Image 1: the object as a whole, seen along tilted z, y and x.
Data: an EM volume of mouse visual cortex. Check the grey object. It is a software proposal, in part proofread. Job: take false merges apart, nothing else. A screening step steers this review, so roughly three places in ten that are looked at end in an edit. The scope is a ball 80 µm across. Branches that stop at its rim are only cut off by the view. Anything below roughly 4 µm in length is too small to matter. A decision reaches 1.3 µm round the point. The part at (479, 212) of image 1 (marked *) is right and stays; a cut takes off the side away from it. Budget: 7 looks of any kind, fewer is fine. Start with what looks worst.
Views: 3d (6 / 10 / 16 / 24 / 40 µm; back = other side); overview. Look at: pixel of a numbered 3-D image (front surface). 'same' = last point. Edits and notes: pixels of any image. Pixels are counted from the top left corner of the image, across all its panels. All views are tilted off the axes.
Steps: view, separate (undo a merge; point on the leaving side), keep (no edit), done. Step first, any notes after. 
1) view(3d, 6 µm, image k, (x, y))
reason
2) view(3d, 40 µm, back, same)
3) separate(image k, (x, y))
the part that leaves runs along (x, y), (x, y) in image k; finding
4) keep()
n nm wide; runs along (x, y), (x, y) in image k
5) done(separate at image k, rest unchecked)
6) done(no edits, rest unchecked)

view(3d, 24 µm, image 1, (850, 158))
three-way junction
= = =
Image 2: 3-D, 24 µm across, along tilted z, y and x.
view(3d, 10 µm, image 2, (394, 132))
= = =
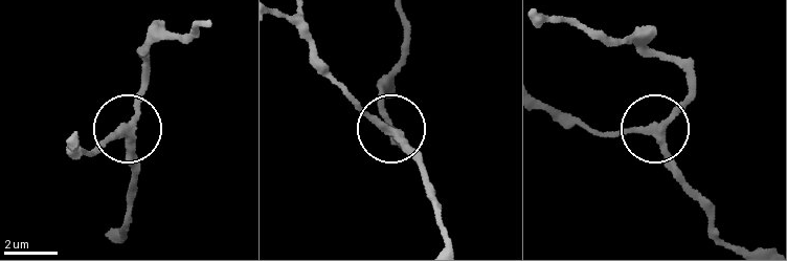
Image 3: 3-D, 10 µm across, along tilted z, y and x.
= = =
Return word for word the lines above from the line with "Image 1: the" to the line with "5) done(separate at image k, rest unchecked)", including both and leaving out all others.

Image 1: the object as a whole, seen along tilted z, y and x.
Data: an EM volume of mouse visual cortex. Check the grey object. It is a software proposal, in part proofread. Job: take false merges apart, nothing else. A screening step steers this review, so roughly three places in ten that are looked at end in an edit. The scope is a ball 80 µm across. Branches that stop at its rim are only cut off by the view. Anything below roughly 4 µm in length is too small to matter. A decision reaches 1.3 µm round the point. The part at (479, 212) of image 1 (marked *) is right and stays; a cut takes off the side away from it. Budget: 7 looks of any kind, fewer is fine. Start with what looks worst.
Views: 3d (6 / 10 / 16 / 24 / 40 µm; back = other side); overview. Look at: pixel of a numbered 3-D image (front surface). 'same' = last point. Edits and notes: pixels of any image. Pixels are counted from the top left corner of the image, across all its panels. All views are tilted off the axes.
Steps: view, separate (undo a merge; point on the leaving side), keep (no edit), done. Step first, any notes after. 
1) view(3d, 6 µm, image k, (x, y))
reason
2) view(3d, 40 µm, back, same)
3) separate(image k, (x, y))
the part that leaves runs along (x, y), (x, y) in image k; finding
4) keep()
n nm wide; runs along (x, y), (x, y) in image k
5) done(separate at image k, rest unchecked)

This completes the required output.